— Comme le disait plaisamment Molière, insista Bobèche, un bon impromptu doit être fait à loisir… Vous conter, au pied levé, les incidents actuels serait audacieux ; je craindrais de vous ennuyer.
— Non, non, gronda d’Artin, nous serons indulgents.
Soudain Milhuitcent tira son ami par la manche :
— Cède.
— Quoi, tu veux ?
— Railler l’Empereur… pour le servir, oui.
Dans les yeux du jeune garçon brillait une résolution telle que Bobèche n’hésita plus.
— Soit donc, Messieurs, je me rends à vos souhaits. Accordez-nous cinq minutes pour convenir des grandes lignes de la saynète, et nous serons tout à vos ordres.
— Accordé ! Accordé !
Cris, applaudissements se croisèrent ; les deux jeunes gens, après un dernier salut, disparurent par la porte d’accès à la scène.

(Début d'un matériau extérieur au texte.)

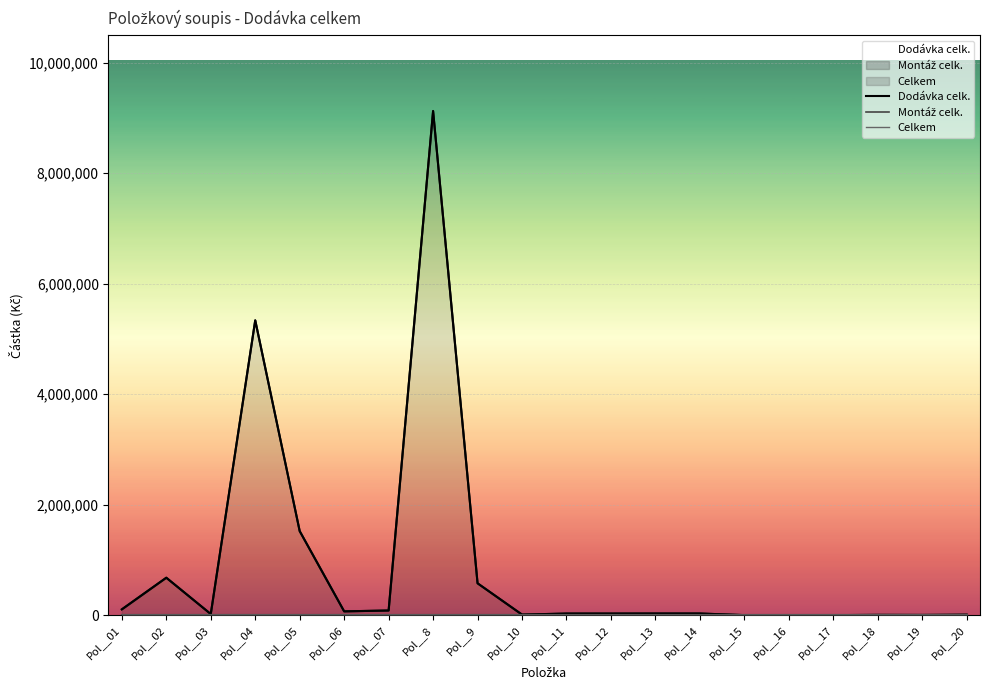

The Dodávka celk. series shows 44242.6 at Pol__13. True or false?

False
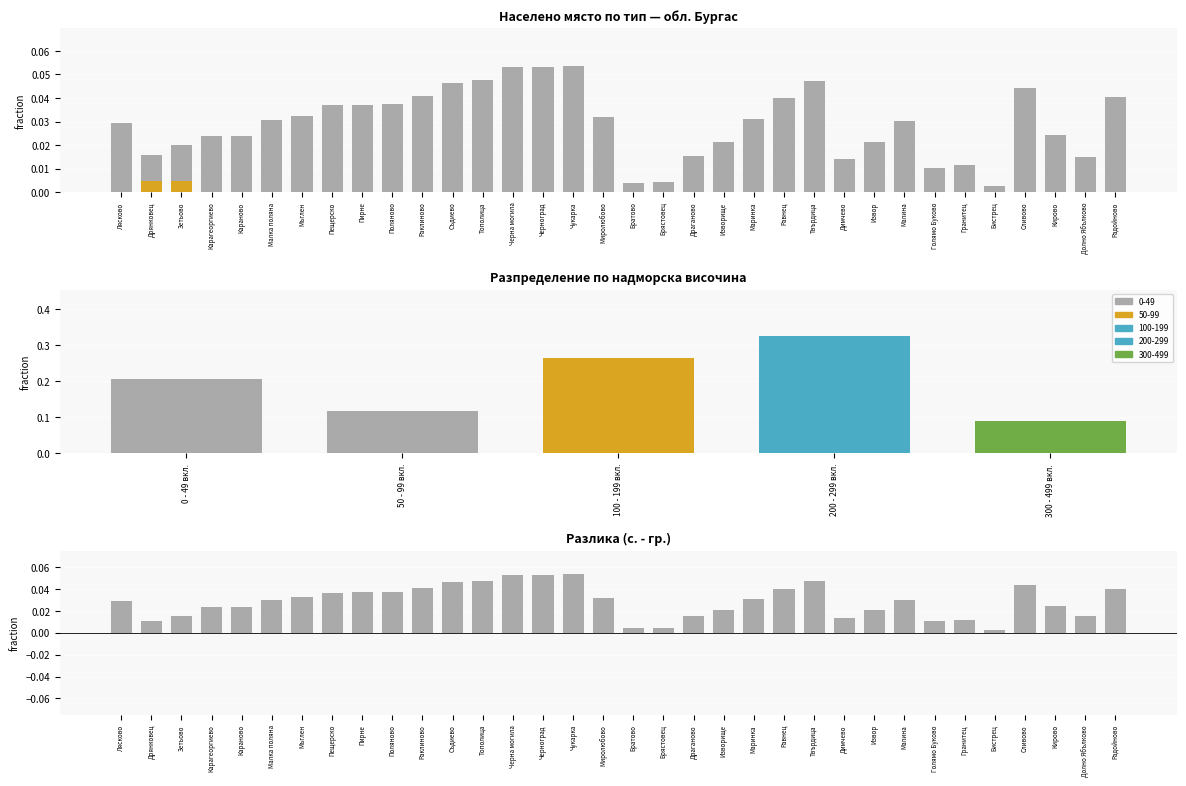

Reading right to left, extract all data points from this chart.

0.0	0.0	0.0	0.0	0.0	0.0	0.0	0.0	0.0	0.0	0.0	0.0	0.0	0.0	0.0	0.0	0.0	0.0	0.1	0.1	0.1	0.0	0.0	0.0	0.0	0.0	0.0	0.0	0.0	0.0	0.0	0.0	0.0	0.0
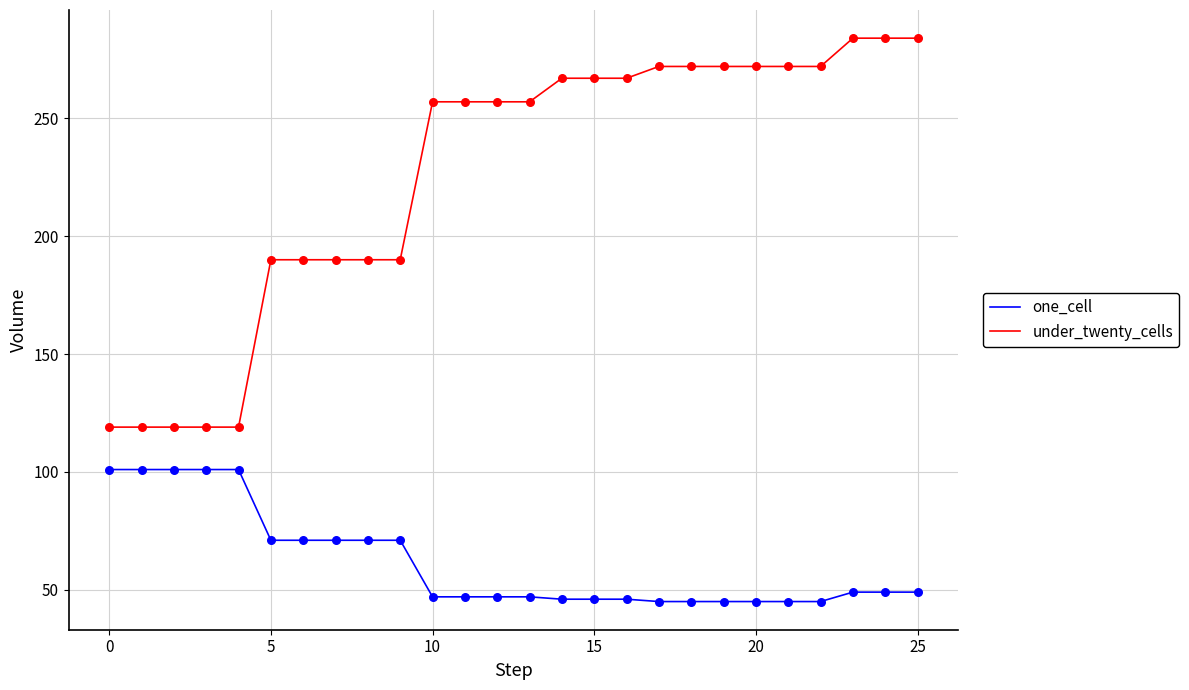

Which series has the largest total across all categories?

under_twenty_cells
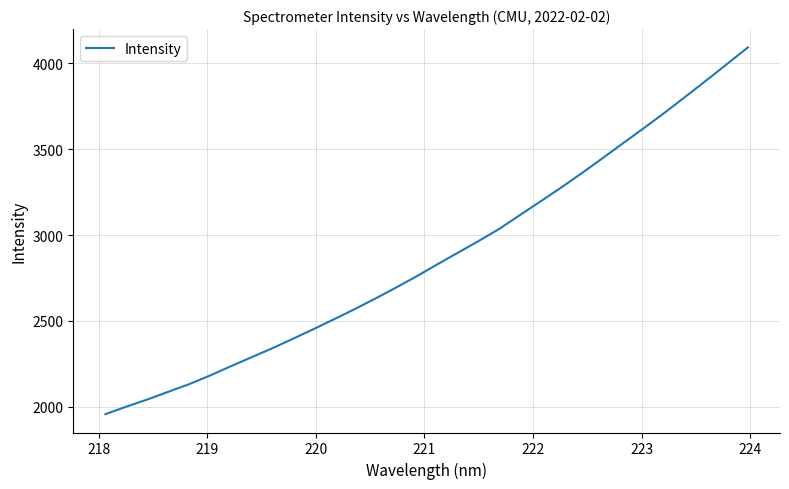

Does the chart have visible grid lines?

Yes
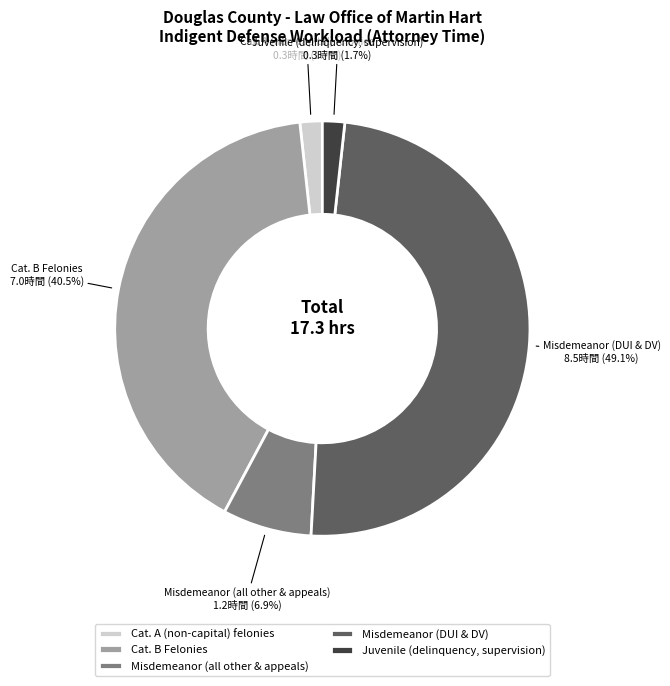

Which has a higher value, Cat. A (non-capital) felonies or Misdemeanor (DUI & DV)?

Misdemeanor (DUI & DV)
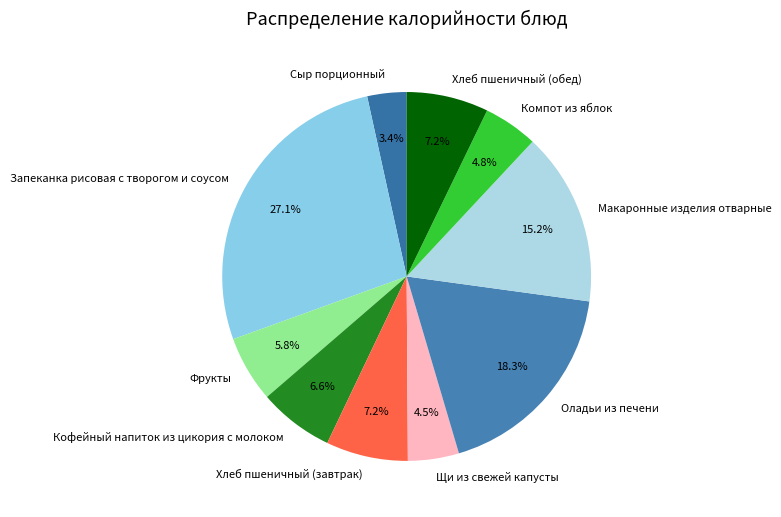

How many slices are in this pie chart?

10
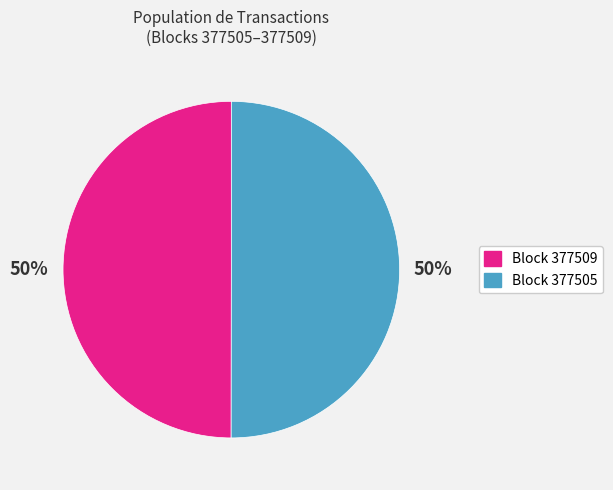

To the nearest percent, what portion does Block 377505 represent?

50%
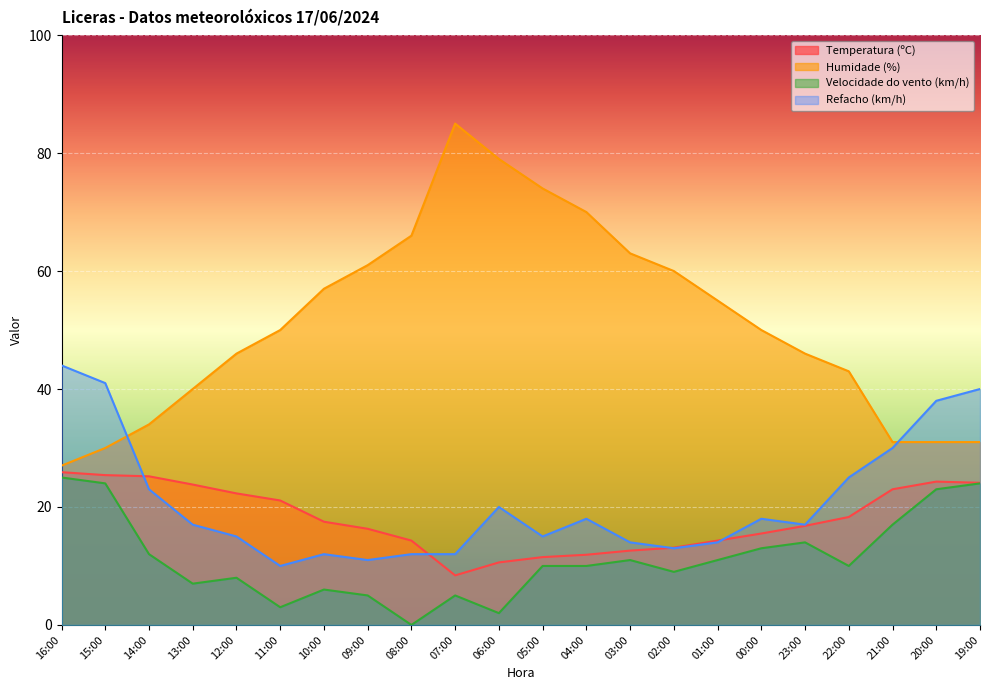

Reading left to right, extract all data points from this chart.

Temperatura (ºC): 25.9	25.4	25.2	23.8	22.3	21.1	17.5	16.3	14.3	8.4	10.6	11.5	11.9	12.6	13.1	14.3	15.5	16.8	18.3	23.0	24.3	24.1
Humidade (%): 27.0	30.0	34.0	40.0	46.0	50.0	57.0	61.0	66.0	85.0	79.0	74.0	70.0	63.0	60.0	55.0	50.0	46.0	43.0	31.0	31.0	31.0
Velocidade do vento (km/h): 25.0	24.0	12.0	7.0	8.0	3.0	6.0	5.0	0.0	5.0	2.0	10.0	10.0	11.0	9.0	11.0	13.0	14.0	10.0	17.0	23.0	24.0
Refacho (km/h): 44.0	41.0	23.0	17.0	15.0	10.0	12.0	11.0	12.0	12.0	20.0	15.0	18.0	14.0	13.0	14.0	18.0	17.0	25.0	30.0	38.0	40.0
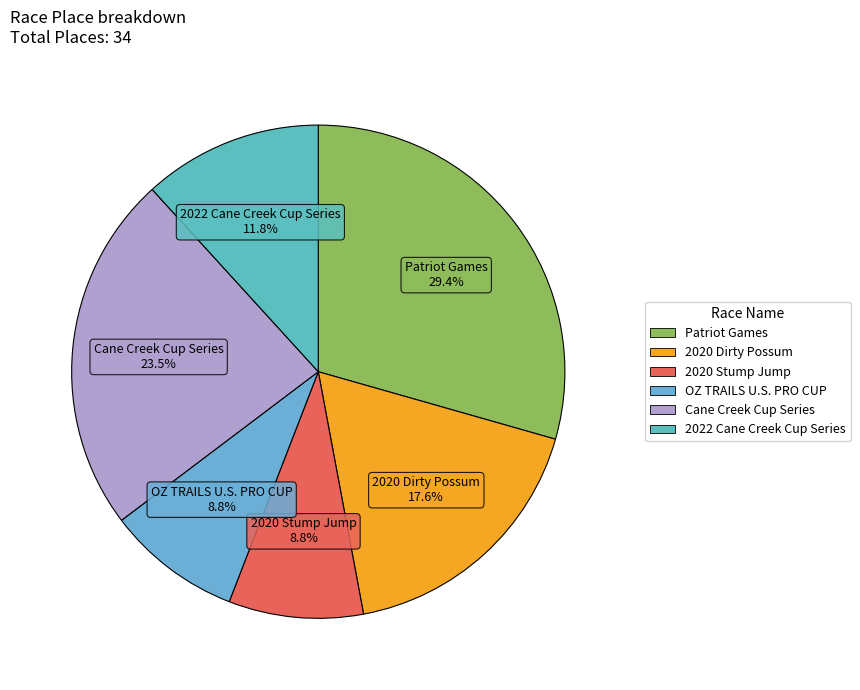

Is the sum of 2020 Stump Jump and 2022 Cane Creek Cup Series greater than half?

No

Aussitôt de nombreuses conversations s’engagèrent entre les spectateurs.
— Vous vous êtes mépris, vicomte, dit M. de Humboldt assez haut pour être entendu de ses collègues au congrès. Ce petit Espérat est un histrion de profession.
— Il me semble, en effet, appuya lord Aberdeen.
— Ma foi, déclara le prince de Metternich ; j’hésitais à donner mon avis, de crainte d’être encore accusé de tiédeur ; mais puisque ce cher de Humboldt a exprimé ma pensée, je me décide à penser à haute voix.
Les lèvres serrées, d’Artin écoutait.
— Je ne me suis pas trompé, fit-il d’une voix dure.
— Pourtant !
— Eh ! Messieurs, qu’importe que ce drôle soit ou non comédien… Ce qu’il nous faut établir, c’est l’état de son esprit. Est-il ou n’est-il pas un fidèle du Corse ?
— Ah ! ça… c’est autre chose.
— Nous allons voir de quelle façon il daubera sur notre ennemi…, et si l’expérience ne nous paraît pas concluante…
— Que ferez-vous ?
— Je vous convierai à un spectacle, après lequel vous n’aurez plus aucun doute.
— Qu’est-ce ? Qu’est-ce ? demandèrent curieusement les auditeurs.
— Laissez-moi vous ménager la surprise.